President Yoweri Museveni had warned last year that local officials would be held accountable for any expired doses, putting pressure on them to administer substantial batches of vaccines that often arrived with looming expiration dates.

Now it appears authorities will try to codify vaccine mandates.

“We survived, and almost eliminated polio, because of vaccines,” said Fox Odoi, a pro-government legislator who is an outspoken supporter of vaccine mandates. “I don’t have polio now because of the vaccines that I took.”

Odoi, who chairs the parliamentary committee on human rights, said the government has “a political responsibility” to enforce vaccine mandates in a country with a weak health system and facing widespread vaccine hesitancy. There have been reports of fake COVID-19 vaccination cards sold in downtown Kampala, Uganda’s capital.
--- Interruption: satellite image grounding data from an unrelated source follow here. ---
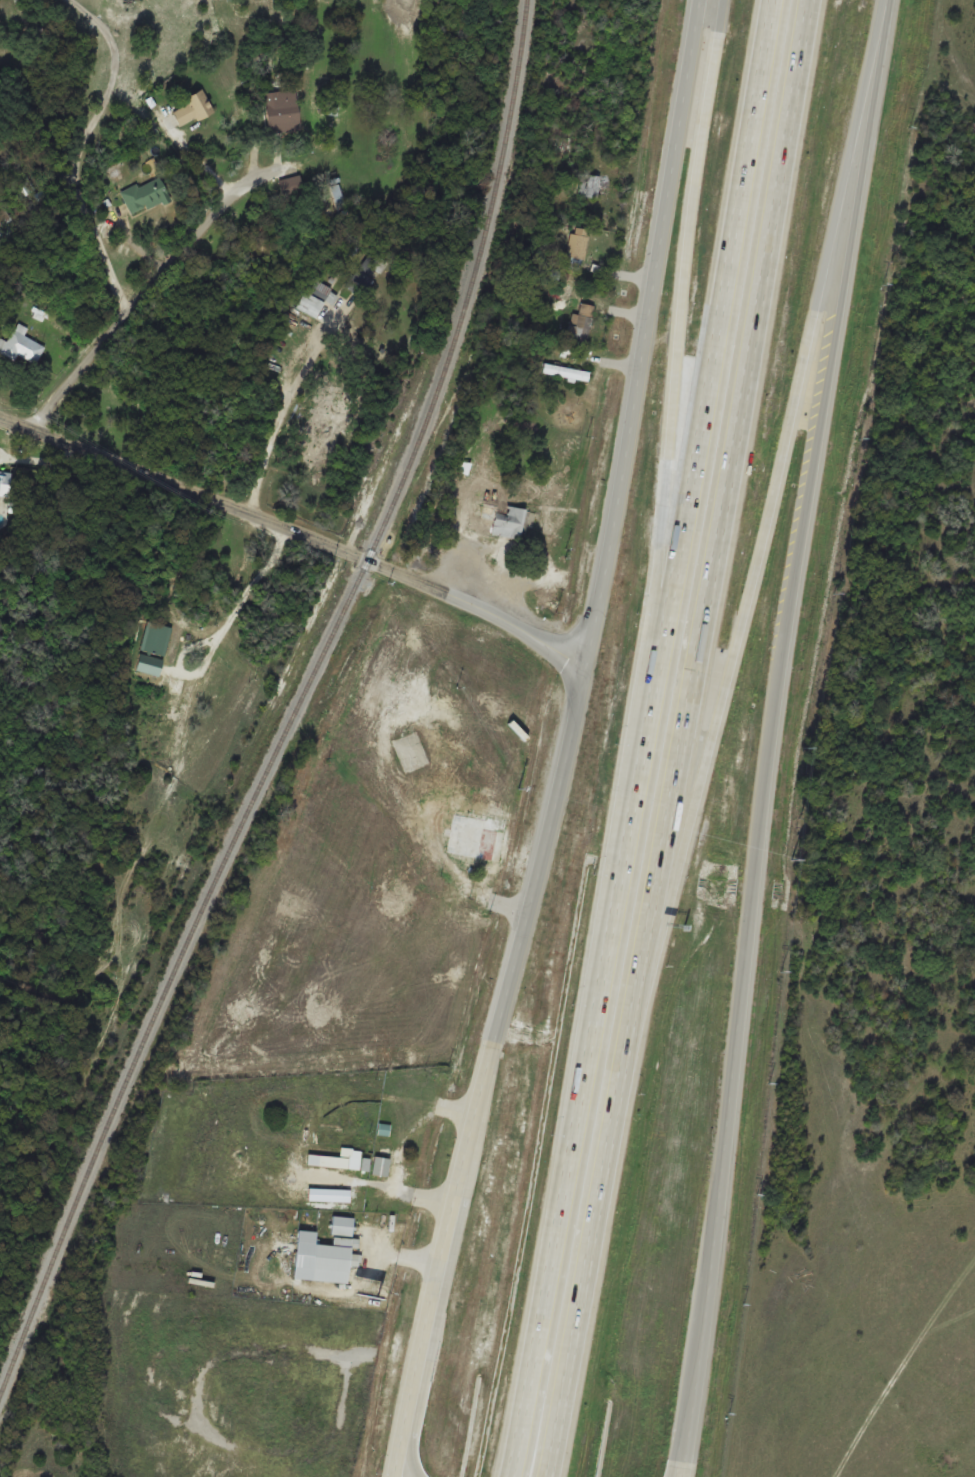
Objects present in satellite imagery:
building: (192, 107)
building: (281, 109)
building: (24, 184)
building: (589, 185)
building: (142, 195)
building: (5, 224)
building: (580, 243)
road: (148, 280)
building: (314, 297)
building: (580, 322)
building: (23, 345)
road: (677, 403)
road: (280, 420)
road: (17, 422)
building: (464, 467)
building: (5, 479)
building: (451, 509)
building: (504, 517)
road: (314, 539)
road: (282, 557)
building: (230, 568)
road: (708, 599)
road: (754, 601)
road: (279, 619)
railway: (298, 710)
building: (399, 717)
road: (769, 735)
road: (651, 738)
road: (568, 743)
building: (476, 838)
building: (344, 1135)
building: (345, 1159)
building: (419, 1168)
building: (324, 1256)
road: (579, 1338)
road: (407, 1444)

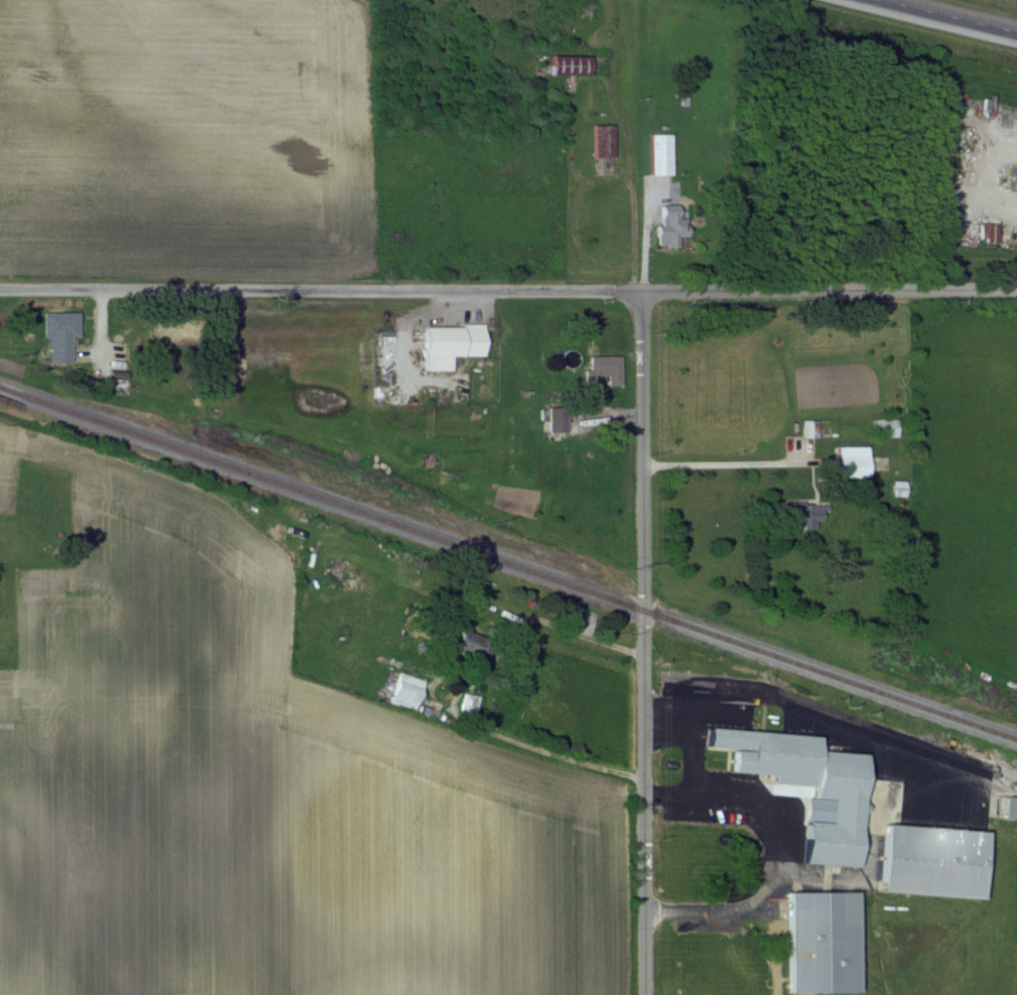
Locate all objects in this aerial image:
road: (948, 17)
building: (574, 63)
building: (605, 140)
building: (663, 153)
building: (674, 224)
road: (646, 238)
road: (508, 291)
building: (62, 334)
building: (453, 343)
building: (607, 368)
building: (559, 418)
building: (812, 427)
building: (856, 461)
road: (720, 464)
building: (806, 512)
railway: (509, 564)
road: (643, 643)
road: (486, 687)
building: (409, 689)
building: (471, 702)
road: (690, 712)
building: (812, 784)
building: (1011, 807)
road: (779, 851)
building: (937, 860)
building: (827, 941)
John Nkengasong, the head of the Africa Centers for Disease Control and Prevention, has previously warned that African governments might have to resort to vaccine mandates if their citizens aren’t eager to get increasingly available doses.

African nations such as Zimbabwe and Ghana have announced vaccine mandates for public employees and others.

In Uganda, which has reported more than 162,000 virus cases, the U.S. alone has donated 11 million vaccine doses — part of a wave of charity toward developing countries whose leaders have accused rich nations of hoarding vaccine doses at their expense.

Still, Africa remains the world’s least vaccinated continent against COVID-19, with about 11% of the continent’s 1.3 billion people fully jabbed.

Only six of Africa’s 54 countries had met the global target of vaccinating 40% of their populations against COVID-19 by the end of 2021, according to the World Health Organization.